Vision bluriness I don’t know much about vision so I hope one of you guys could clarify me…
When people who have vision problems look at an object without their glasses, they’ll see this object with a certain level of blurriness right?
Now if I take someone who has a perfect vision, I tell him to watch an image displayed on a screen that was purposely blurred, could this person see the original and sharp image if he would use glasses with a certain strength? I know the image would have to be blurred in a special way but still…would it be possible?
 A: Assuming that the blurring is intrinsic to the image (i.e. it's displayed on a computer screen and the blurring was done by software, or, say, that it's a photograph of an object through an imperfectly-focused lens), then no, no amount of optical correction will bring the original image back into focus. The information about that original image is lost, and simply cannot be recovered.

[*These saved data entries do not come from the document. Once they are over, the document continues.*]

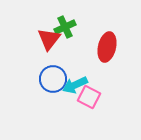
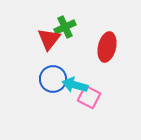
cyan arrow: rotated 40 degrees clockwise
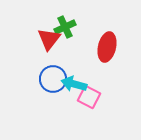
cyan arrow: moved 1 px left, 1 px up
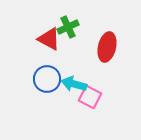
green cross: moved 3 px right
red triangle: rotated 40 degrees counterclockwise
blue circle: moved 6 px left
pink square: moved 1 px right
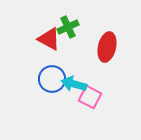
blue circle: moved 5 px right
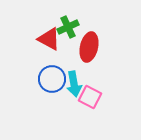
red ellipse: moved 18 px left
cyan arrow: rotated 115 degrees counterclockwise
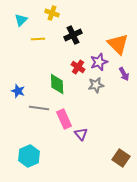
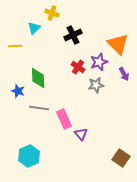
cyan triangle: moved 13 px right, 8 px down
yellow line: moved 23 px left, 7 px down
green diamond: moved 19 px left, 6 px up
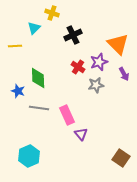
pink rectangle: moved 3 px right, 4 px up
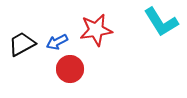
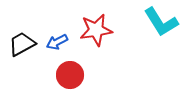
red circle: moved 6 px down
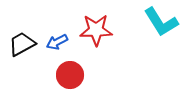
red star: rotated 8 degrees clockwise
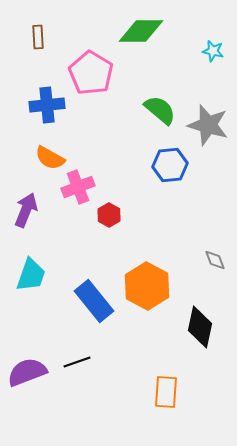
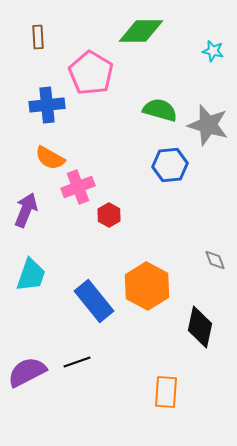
green semicircle: rotated 24 degrees counterclockwise
purple semicircle: rotated 6 degrees counterclockwise
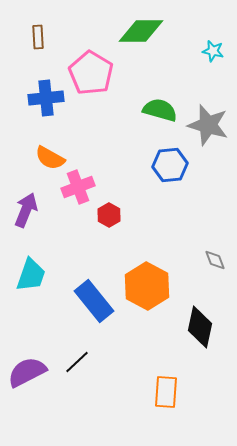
blue cross: moved 1 px left, 7 px up
black line: rotated 24 degrees counterclockwise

When we see blurry images because of imperfect vision, it means that point sources in the object are not focused into point images in our retina, producing instead a blur with multiple points receiving light, but the information is still present, as each of those points will be hit by light coming from a different direction. That's what allows optical correction to work.
In your scheme, this is no longer the case, so optical correction won't work. The image is already at its optimal sharpness, and adding optical correction either way will just make the image blurrier (or, more realistically, it will force the eye's lens to do more effort to keep it at its minimal, nonzero blurriness).